An interesting thing has happened on a distant, tropically forested planet though where a SecUnit has acquired self-awareness by hacking the very module meant to control it, and which, with a love of soap operatic storytelling TV, of which it has downloaded a considerable quantity, is playacting the part of a security guardian as well as giving itself the name “Murderbot” which is both quite true but also deliciously and amusingly self-deprecatory.

It’s not really keen to bond with the humans on the team, led by the likeable and incredibly capable Dr Mensah (with whom Murderbot does eventually profoundly bond) despite its newly-found humanity; rather, it simply wants to do its job with minimum fuss and effort and be left alone to lose itself in the hundreds upon hundreds of stories at its disposal.

But then fate intervenes, a neighbouring much-larger team goes dark and can’t be contacted and Murderbot finds itself not just at the centre of a murderously complex conspiracy but required to, gasp, get to know people, a number of whom turn out not to be so bad after all, and who treat it as if it’s sentience is something to be valued and honoured.

It’s a thrillingly fun and intense journey, not least because Murderbot has the sort of engaging personality, despite itself, that makes you want to see what it will do and say next – it keeps trying not to act anything else than very robot-like but it’s humanity keeps leaking out to its dismay and suddenly all its armour isn’t enough to protect it from being known – and over the course of 150 richly-told pages, it does quite a lot.

I don’t know what I want. I said that at some point, I think. But it isn’t that, it’s that I don’t want anyone to tell me what I want, or to make decisions for me.

The absolute brilliance of All Systems Red is how superbly well it builds its world, introduces its characters and tell its stories which is impressively complex and yet appealingly accessible all at once.

Within mere pages of the novella getting underway, you have a sense of what the corporate landscape it inhabits is like, what Murderbot’s place within it, and how it is dealing with its newfound sentience in a society that sees robots as nothing more than tools for service.

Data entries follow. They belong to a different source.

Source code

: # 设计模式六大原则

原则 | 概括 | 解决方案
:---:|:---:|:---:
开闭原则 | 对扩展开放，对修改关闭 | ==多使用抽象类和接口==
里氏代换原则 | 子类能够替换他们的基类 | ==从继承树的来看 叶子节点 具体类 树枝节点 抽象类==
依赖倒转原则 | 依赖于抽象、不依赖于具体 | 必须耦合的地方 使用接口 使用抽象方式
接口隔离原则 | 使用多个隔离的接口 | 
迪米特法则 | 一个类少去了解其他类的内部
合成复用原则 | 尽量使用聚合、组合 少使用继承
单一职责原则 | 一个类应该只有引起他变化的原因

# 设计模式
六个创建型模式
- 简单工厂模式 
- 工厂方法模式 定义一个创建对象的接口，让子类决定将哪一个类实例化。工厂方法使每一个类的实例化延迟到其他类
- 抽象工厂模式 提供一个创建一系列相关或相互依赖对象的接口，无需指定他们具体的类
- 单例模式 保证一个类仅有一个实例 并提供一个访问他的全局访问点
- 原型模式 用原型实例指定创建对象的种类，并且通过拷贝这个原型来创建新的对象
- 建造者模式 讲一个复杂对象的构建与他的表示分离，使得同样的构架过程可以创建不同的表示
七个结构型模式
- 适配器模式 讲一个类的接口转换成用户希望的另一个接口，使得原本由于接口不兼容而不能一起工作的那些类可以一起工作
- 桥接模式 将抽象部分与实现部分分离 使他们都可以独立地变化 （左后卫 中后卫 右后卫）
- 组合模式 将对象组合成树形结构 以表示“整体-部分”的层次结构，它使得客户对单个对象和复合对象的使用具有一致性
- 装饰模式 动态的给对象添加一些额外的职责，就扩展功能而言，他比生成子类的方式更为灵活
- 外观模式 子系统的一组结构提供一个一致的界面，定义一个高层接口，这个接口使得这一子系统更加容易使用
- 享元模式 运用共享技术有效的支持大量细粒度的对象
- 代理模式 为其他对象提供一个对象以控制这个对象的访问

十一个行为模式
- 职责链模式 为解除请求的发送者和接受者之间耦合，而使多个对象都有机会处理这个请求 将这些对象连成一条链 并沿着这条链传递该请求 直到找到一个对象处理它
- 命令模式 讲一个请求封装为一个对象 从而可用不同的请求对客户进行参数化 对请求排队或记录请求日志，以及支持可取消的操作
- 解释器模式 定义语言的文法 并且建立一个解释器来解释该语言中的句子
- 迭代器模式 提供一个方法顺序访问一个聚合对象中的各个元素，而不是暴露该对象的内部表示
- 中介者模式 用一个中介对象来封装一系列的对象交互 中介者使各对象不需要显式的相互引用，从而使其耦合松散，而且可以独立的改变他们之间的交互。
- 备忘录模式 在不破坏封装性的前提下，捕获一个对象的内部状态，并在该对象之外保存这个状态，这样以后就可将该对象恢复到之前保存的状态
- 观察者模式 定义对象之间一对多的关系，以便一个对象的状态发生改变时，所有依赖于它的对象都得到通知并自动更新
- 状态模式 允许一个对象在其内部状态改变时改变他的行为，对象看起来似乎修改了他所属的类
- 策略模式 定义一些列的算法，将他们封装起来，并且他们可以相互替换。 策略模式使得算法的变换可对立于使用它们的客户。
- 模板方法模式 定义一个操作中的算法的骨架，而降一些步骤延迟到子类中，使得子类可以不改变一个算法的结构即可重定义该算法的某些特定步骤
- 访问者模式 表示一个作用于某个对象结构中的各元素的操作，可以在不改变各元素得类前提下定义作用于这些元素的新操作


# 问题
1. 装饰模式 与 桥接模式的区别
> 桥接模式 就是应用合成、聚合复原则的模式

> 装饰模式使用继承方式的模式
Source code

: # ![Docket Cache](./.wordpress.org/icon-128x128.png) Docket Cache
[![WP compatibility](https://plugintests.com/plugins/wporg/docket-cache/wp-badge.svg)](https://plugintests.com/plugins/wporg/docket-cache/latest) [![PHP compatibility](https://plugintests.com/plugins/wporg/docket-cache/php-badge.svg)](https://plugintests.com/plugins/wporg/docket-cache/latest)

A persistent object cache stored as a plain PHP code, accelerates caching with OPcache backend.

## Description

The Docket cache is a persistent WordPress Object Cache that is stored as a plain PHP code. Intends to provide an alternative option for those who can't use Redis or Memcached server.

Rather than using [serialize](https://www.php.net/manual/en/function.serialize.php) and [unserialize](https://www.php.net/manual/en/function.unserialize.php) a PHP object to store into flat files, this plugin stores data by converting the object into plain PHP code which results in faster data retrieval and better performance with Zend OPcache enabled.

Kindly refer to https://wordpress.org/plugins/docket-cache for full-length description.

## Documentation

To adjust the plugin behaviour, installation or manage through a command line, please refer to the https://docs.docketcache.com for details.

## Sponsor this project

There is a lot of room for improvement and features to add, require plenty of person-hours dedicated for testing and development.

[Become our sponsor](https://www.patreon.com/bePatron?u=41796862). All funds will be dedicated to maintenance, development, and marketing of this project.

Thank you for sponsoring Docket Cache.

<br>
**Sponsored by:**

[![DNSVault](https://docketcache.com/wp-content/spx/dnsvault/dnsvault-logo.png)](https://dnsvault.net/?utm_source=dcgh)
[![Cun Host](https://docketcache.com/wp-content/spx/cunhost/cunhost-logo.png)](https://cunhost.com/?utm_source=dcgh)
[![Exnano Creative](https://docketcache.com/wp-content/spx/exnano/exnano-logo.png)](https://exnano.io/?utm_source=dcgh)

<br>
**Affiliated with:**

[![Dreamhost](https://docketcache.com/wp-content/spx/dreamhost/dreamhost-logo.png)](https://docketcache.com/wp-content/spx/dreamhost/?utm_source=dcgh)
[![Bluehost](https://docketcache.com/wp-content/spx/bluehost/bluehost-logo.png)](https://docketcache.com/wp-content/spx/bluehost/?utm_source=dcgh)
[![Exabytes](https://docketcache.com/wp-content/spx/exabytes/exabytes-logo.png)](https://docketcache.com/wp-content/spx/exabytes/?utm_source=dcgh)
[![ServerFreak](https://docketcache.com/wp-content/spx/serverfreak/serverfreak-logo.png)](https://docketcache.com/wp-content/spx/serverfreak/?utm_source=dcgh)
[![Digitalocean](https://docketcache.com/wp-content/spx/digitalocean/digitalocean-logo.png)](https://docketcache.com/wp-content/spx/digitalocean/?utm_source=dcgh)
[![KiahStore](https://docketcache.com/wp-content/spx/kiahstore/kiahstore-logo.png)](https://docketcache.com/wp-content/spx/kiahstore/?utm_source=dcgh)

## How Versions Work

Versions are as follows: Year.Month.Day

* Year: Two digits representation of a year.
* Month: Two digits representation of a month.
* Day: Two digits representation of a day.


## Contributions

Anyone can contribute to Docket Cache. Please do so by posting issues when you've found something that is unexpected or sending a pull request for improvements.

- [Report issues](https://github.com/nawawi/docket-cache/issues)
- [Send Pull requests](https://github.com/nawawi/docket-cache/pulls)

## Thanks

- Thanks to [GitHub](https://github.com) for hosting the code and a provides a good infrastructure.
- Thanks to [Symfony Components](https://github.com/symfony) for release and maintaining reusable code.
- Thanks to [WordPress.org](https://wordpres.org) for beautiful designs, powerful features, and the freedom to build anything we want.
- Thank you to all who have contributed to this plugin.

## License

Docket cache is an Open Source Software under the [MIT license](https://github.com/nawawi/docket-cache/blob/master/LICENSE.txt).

That it introduces so much so effortlessly well is a thing of wonder and beauty, balancing a full speed ahead story of thrilling momentum with rich characterisation and the sort of existential thoughtfulness that a story this action-packed should never possess.

But All Systems Red does, and it’s glorious to behold as you’re swept, line by artfully and yet humanly-rich line, into a story that is as much about who is doing what to whom as it is why they are doing it and what the reaction of Murderbot and his team members needs to be.

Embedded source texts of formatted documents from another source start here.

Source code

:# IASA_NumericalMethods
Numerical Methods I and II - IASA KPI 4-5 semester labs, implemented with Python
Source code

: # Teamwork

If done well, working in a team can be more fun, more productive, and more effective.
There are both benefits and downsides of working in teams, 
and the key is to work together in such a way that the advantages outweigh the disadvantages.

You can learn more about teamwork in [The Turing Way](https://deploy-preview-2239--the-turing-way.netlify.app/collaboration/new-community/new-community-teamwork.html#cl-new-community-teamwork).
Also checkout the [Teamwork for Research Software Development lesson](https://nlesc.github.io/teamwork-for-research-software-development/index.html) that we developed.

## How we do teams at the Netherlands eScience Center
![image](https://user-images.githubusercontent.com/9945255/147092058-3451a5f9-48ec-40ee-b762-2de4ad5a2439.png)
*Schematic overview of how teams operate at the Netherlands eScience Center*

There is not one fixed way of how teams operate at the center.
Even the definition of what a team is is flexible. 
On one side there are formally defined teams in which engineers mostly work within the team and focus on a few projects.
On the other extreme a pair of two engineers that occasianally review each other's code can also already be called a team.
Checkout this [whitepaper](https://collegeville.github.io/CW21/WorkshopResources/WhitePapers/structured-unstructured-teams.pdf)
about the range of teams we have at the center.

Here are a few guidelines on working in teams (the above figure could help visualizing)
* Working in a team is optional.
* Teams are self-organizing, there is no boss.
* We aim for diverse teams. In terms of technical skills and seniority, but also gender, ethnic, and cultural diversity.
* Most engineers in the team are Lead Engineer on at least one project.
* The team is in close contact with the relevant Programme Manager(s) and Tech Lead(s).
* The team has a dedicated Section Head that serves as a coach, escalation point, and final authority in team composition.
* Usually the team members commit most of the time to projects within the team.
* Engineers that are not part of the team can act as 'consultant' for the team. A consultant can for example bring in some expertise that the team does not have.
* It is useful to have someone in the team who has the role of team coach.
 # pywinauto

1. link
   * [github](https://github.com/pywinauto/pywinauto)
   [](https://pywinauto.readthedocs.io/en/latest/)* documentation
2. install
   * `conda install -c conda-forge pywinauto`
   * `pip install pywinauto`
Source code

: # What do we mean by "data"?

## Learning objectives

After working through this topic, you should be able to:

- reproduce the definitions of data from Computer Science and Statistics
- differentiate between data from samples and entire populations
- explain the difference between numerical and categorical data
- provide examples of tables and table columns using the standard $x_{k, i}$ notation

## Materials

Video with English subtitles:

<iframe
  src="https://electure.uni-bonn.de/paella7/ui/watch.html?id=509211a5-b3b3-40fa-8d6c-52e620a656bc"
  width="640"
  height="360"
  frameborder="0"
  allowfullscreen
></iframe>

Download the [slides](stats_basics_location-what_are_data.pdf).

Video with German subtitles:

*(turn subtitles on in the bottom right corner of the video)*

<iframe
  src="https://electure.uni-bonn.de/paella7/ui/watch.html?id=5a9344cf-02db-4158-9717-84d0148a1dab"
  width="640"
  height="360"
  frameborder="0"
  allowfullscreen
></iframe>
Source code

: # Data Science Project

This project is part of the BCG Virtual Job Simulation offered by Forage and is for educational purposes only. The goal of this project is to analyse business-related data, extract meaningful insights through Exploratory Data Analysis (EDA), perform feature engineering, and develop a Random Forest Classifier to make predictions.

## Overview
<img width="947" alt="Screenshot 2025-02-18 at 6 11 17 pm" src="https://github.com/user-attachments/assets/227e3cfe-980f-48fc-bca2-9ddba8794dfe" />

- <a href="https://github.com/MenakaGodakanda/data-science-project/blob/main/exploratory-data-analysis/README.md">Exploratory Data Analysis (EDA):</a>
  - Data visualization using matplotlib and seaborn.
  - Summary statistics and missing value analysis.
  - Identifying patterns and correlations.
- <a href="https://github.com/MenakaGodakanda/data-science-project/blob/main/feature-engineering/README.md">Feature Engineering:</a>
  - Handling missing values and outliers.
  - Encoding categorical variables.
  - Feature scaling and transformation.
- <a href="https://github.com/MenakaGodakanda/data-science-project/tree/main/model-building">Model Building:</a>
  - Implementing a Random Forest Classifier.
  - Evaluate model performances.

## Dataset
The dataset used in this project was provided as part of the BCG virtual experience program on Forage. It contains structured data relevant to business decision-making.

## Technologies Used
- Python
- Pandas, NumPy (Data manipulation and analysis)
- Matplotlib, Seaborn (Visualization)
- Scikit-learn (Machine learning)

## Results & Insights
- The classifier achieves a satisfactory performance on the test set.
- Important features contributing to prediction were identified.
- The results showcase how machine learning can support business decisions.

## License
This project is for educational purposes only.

It’s a rewarding exploration of what it means to be human and to be have free will in a society where the realm in which that can be expressed, especially for a SecUnit, is quite limited, and it enriches All Systems Red in so many ways that you’ll marvel at how so much is woven into such a small storytelling package.

And by story end of course there is no question at all that you will acquire the other eight entries in the series – so far; already, and I haven’t even read the remainder yet, I’m hoping there will be more added – and that All Systems Red will be just the first superlatively good entry in what is sure to be one of those sci-fi storytelling arcs that affirms the promise of just good losing yourself in reading can be.